Thyroid disease is one of the silent epidemics of our time. Around one in every 100 people in Britain suffers from an underactive thyroid, and many more walk around with a general feeling of malaise without knowing why. In one survey in Birmingham, up to a sixth of people older than 55 had what is referred to as hypothyroidism without obvious symptoms (Clinical Endocrinol (Oxford), 1991; 34: 77-83). Similar numbers of old people in the States have unidentified low thyroid activity (Arch Intern Med, 1990; 150: 785-7).

Thyroids that overheat with too much activity are just as common. The shocking fact is that nearly half of all women and a quarter of all men in Great Britain and the US will die with evidence of an inflamed thyroid (J Pathol Baceteriol, 1962; 83: 255-64).Even in areas with adequate iodine, the overall incidence of thyroid problems is a staggering 1 per every 100 per year (Thryoidology, 1994; 6 : 49-54).

Just what is going on here? We know that most thyroid problems are autoimmune diseases, where the body begins attacking itself. No one is sure why this happens, but many medical pioneers are beginning to suspect allergies and environmental assaults.

However, much of the blame has to be laid at the door of yet another well intended but misguided effort at prevention. Ever since medicine discovered that iodine is necessary for the healthy function of the thyroid, it has recommended that salt be iodized (that is, enriched with iodine). This is regardless of whether an area has sufficient iodine in the food supply or the population consumes adequate amounts of fish, vegetables or sea vegetables which contain iodine.

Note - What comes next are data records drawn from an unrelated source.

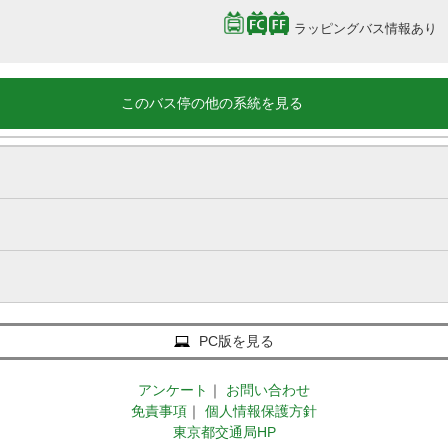
ラッピングバス情報あり
このバス停の他の系統を見る
PC版を見る
アンケート
｜
お問い合わせ
免責事項
｜
個人情報保護方針
東京都交通局HP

This preventive measure has now turned the situation on its head, causing a massive incidence of thyroid disease.

In one study in Galicia, in the northwestern Iberian peninsula of Spain, where the population is obliged to use iodized salt, the incidence of overactive thyroid was much higher than usual, particularly among women (J Endocrinol Invest, 1994, 17:23-7).

In the case of chronic autoimmune thyroiditis, the highest prevalence occurs in countries with the highest intake of iodine, such as the US and Japan. Even in areas where iodine is deficient, iodine supplementation trebles the incidence of conditions which prefigure Graves' disease; the prevalence of thyroid antibodies rises to more than 30 per cent within five years (J Clin Endocrinol Metab, 1983, 57: 859-62).

Extra iodine doesn't just come in salt. Cough expectorants, antiseptics, drugs and even radiographic contrast agents can cause either thyroid hypo or hyperactivity (New Eng J Med, 1995; 333: 1001-2).

What's happening with iodine is similar to the situation with fluoride. We're getting bombarded with a substance that naturally occurs in adequate amounts in a well balanced diet. In employing a crude solution more appropriate for a famine, medicine unintentionally has created the very problem it sought to solve.